A limitation of the study is its use of the Army of Women database, Greenup noted.

"The Army of Women includes a high rate of white women with advanced education, insurance coverage, and higher household incomes. In addition, members of both the Army of Women and the Sisters Network include women actively engaged in research and survivorship efforts. Our findings may not be generalizable and in fact may underestimate the risk of treatment-related financial harm when compared to the overall population of women with breast cancer," she said.

Greenup said any subsequent studies that she conducts on the financial aspect of breast cancer surgery will include a more culturally diverse mix of patients.

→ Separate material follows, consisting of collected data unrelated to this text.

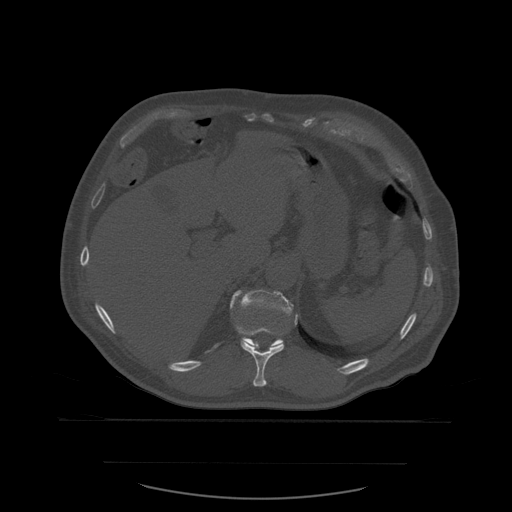
CT including the spine, one axial slice; slice 288 of 590 in the series (ordered by position); bone window (W 1800 / L 400 HU); 512 × 512 image matrix, field of view 479 × 479 mm. Patient age 71 years. From the clinical record (not read from this slice): primary cancer: lung.
Annotated regions visible in this slice (semi-automatically segmented with operator editing):
- T11 vertebra: box from (x=236, y=315) to (x=298, y=387) px
- T12 vertebra: (x=230, y=290)–(x=299, y=352)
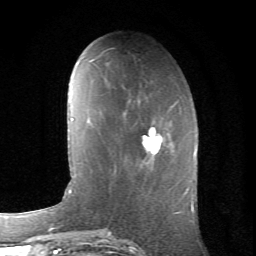
Breast MRI (dynamic contrast-enhanced), one axial slice. Slice 23 of 66 in the series (ordered by position). Cropped to one breast. Dynamic contrast-enhanced series, time point 2 of 6 at this slice position (early post-contrast). 1.5 T. TE 4.2 ms, TR 8.5 ms. 2.4 mm slice thickness. 256 × 256 image matrix, field of view 155 × 155 mm. Female patient.
Annotated regions visible in this slice (semi-automatically segmented with operator editing):
- enhancing-tissue mask used for the functional tumour volume (all voxels passing the contrast-enhancement thresholds inside the analysis volume; usually the tumour): box from (x=124, y=113) to (x=165, y=165) px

"Our future research will address how costs relate to decisions for breast cancer surgery in a more diverse population of women at the time of diagnosis," she said. "Patients must receive this information in an understandable format that does not add to their distress."

Greenup has disclosed no relevant financial relationships. The work was supported by the National Institutes of Health's Building Interdisciplinary Research Careers in Women's Health (BIRCWH) Career Development Award, and Duke Cancer Institute.